Ireland great Brian O'Driscoll was given a three-week ban Wednesday for stamping on Italy's Simone Favaro.
As a result, the 34-year-old ex-Ireland captain is now set to miss Leinster's European Challenge Cup quarter-final against English club Wasps on April 5.
However, the veteran centre, who was suspended by a disciplinary hearing in London until April 8, does have the right of appeal.
The hearing said O'Driscoll's offence was in the mid-range, five-week, level of seriousness but added they were deducting two weeks from that punishment on account of his previously "exemplary" record.
O'Driscoll was sent to the sin-bin for only the second time in his career by referee Wayne Barnes after he was spotted stamping on the chest of flanker Favaro during a 22-15 defeat by Italy in Rome on Saturday which rounded off a poor Six Nations campaign for Ireland.
If, as has been speculated, it was O'Driscoll's 125th and final match for Ireland before retirement, which could be preceded by his selection for a fourth British and Irish Lions tour when the party for Australia is announced next month, it was a desperate way for him to bow out in the green jersey.
However, the yellow card -- which could have been red -- was not the end of the matter, with citing commissioner Aurwel Morgan deciding the incident required further scrutiny.
At Wednesday's hearing, O'Driscoll accepted he'd committed an act of foul play but denied he should have been sent off.
However, a three-man panel chaired by Wales's Robert Williams, assisted by England's Mike Hamlin and John Doubleday, said the midfielder should have seen red at Rome's Olympic Stadium as they upheld the citing complaint.

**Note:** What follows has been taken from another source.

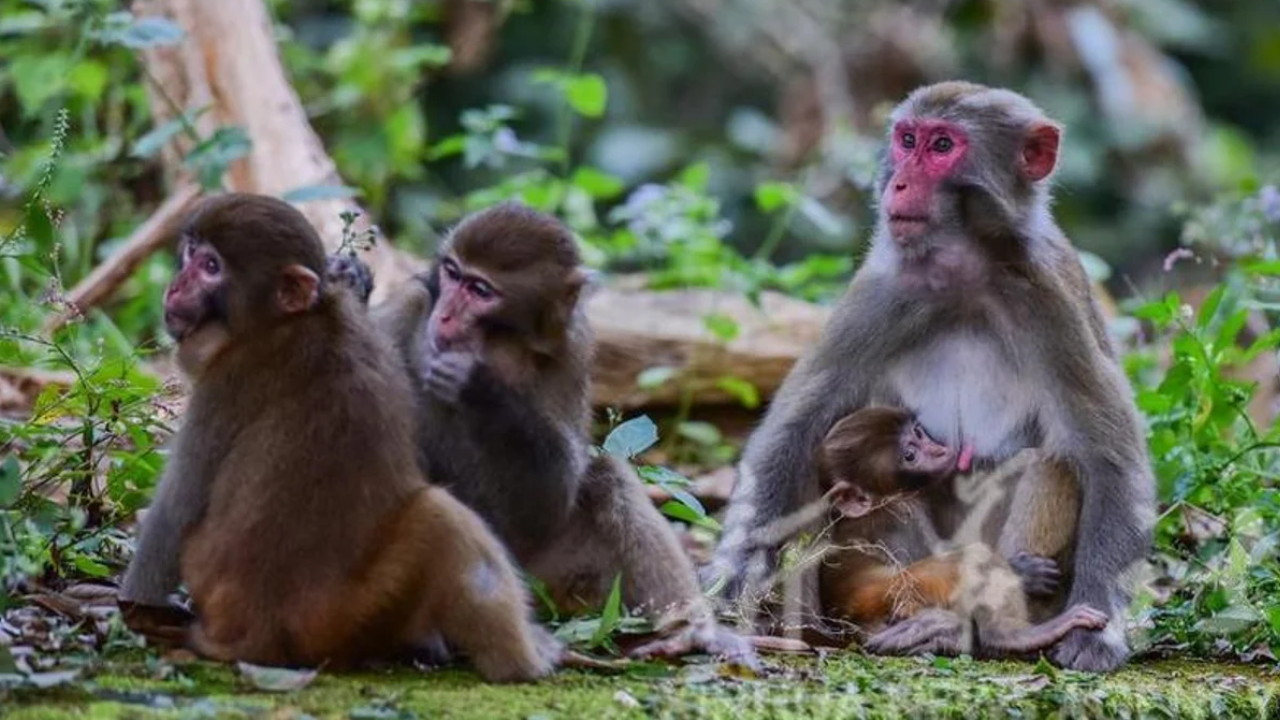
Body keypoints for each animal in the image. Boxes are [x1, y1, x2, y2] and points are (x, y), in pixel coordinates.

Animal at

Explaining their decision to ban O'Driscoll for three weeks, the panel said in a Six Nations statement: "In applying the sanction, the disciplinary committee considered that the stamp, contrary to Law 10.4(b), was in the mid-range of the IRB's (International Rugby Board's) sanctions for the type of offence and after hearing from Brian O'Driscoll and his representatives, allowed a reduction of two weeks of mitigation, particularly taking into account the player's exemplary previous playing and disciplinary record."